These adorable meerkats might not be quite as sweet and innocent as they look - after developing a keen interest in human feet.
Their new enclosure in Jungle Kingdom at Longleat Safari & Adventure Park, is the first place in the UK where visitors can mingle with these cute critters.
Made famous by the Compare the Market adverts on TV they are delighted with the arrangement because they love nothing more than running amongst visitors.
They love playing around people's feet, larking about, making mischief and would probably sneak into visitors handbags if they were allowed.
It's not just the adult meerkats who have been attracted to wriggly toes though.
Among the more inquisitive meerkats are six babies which have recently been venturing into the walk-through enclosure for the first time. The meerkat babies may only be six weeks old but seem quite happy wandering amongst the visitors.
Keepers have had be on alert over the past week watching out for the adventurous youngsters as keeper, Catriona Carr explains:
"The babies seem to be settling really well into their new environment and are certainly not lacking in confidence!
"As keepers we've had to keep an eye on anybody wearing sandals or flip-flops, especially if they have painted toenails
"They seem to be more attracted to reds and blues for some reason
"We're not entirely sure what it is about the feet. It might be the bright colours of the footwear and toenails, the movement of the toes or even the smell!
"As keepers it certainly keeps us on our toes to make sure the cheeky critters don't nibble any visitor feet!"

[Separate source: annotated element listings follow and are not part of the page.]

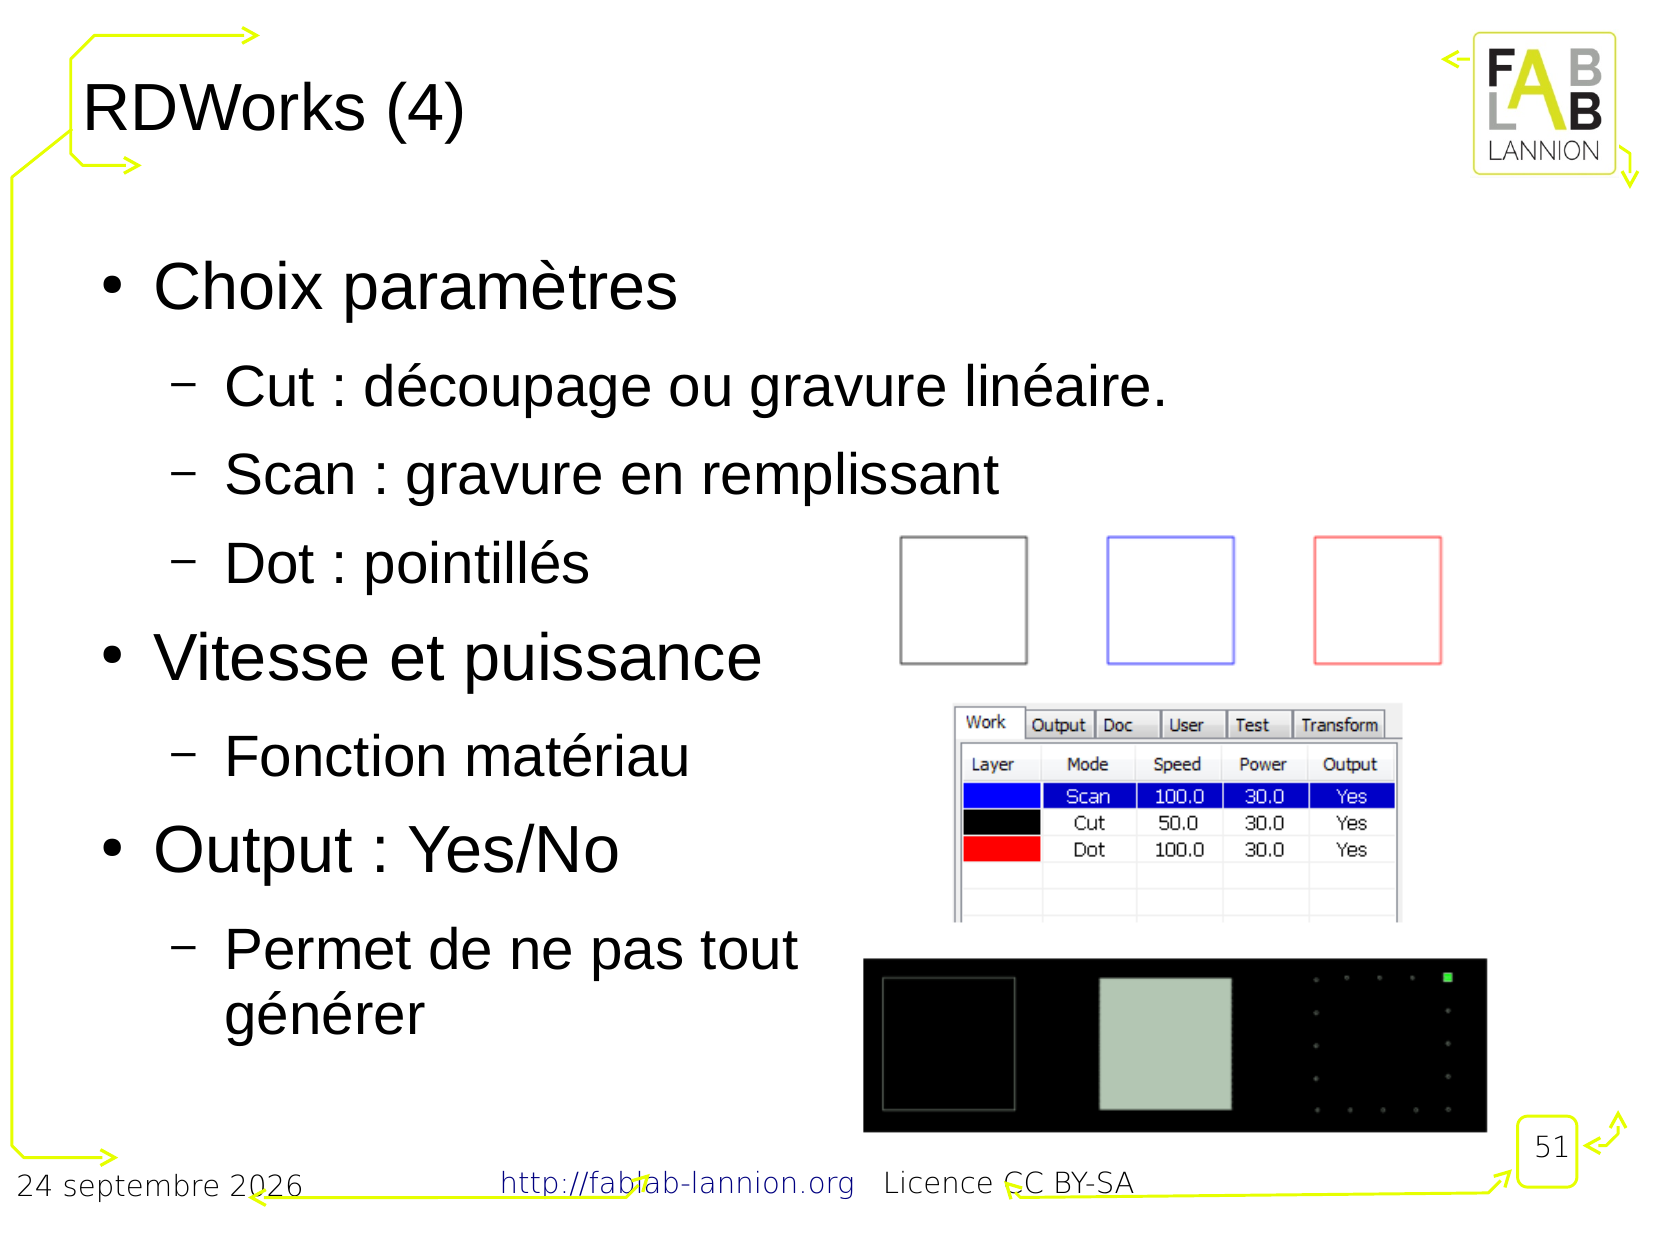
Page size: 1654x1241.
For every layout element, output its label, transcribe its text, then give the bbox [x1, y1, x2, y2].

list Choix paramètres Cut : découpage ou gravure linéaire. Scan : gravure en remplissant Dot : pointillés Vitesse et puissance Fonction matériau Output : Yes/No Permet de ne pas tout générer [82, 249, 1571, 1040]
title RDWorks (4) [82, 49, 1441, 166]
picture [862, 1040, 1489, 1153]
picture [1470, 29, 1619, 178]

The new path through the enclosure in Jungle Kingdom enables people to interact with the animals, which are among the favourites at the park.
But staff didn't think the meerkats would enjoy the humans as much as the humans enjoyed them.
The six baby meerkats are now part of a group of nineteen living in Jungle Kingdom at Longleat with the majority all successful births from previous years.
Groups of meerkat are known as mob and originate from parts of Southern Africa, Namibia and the Kalahari.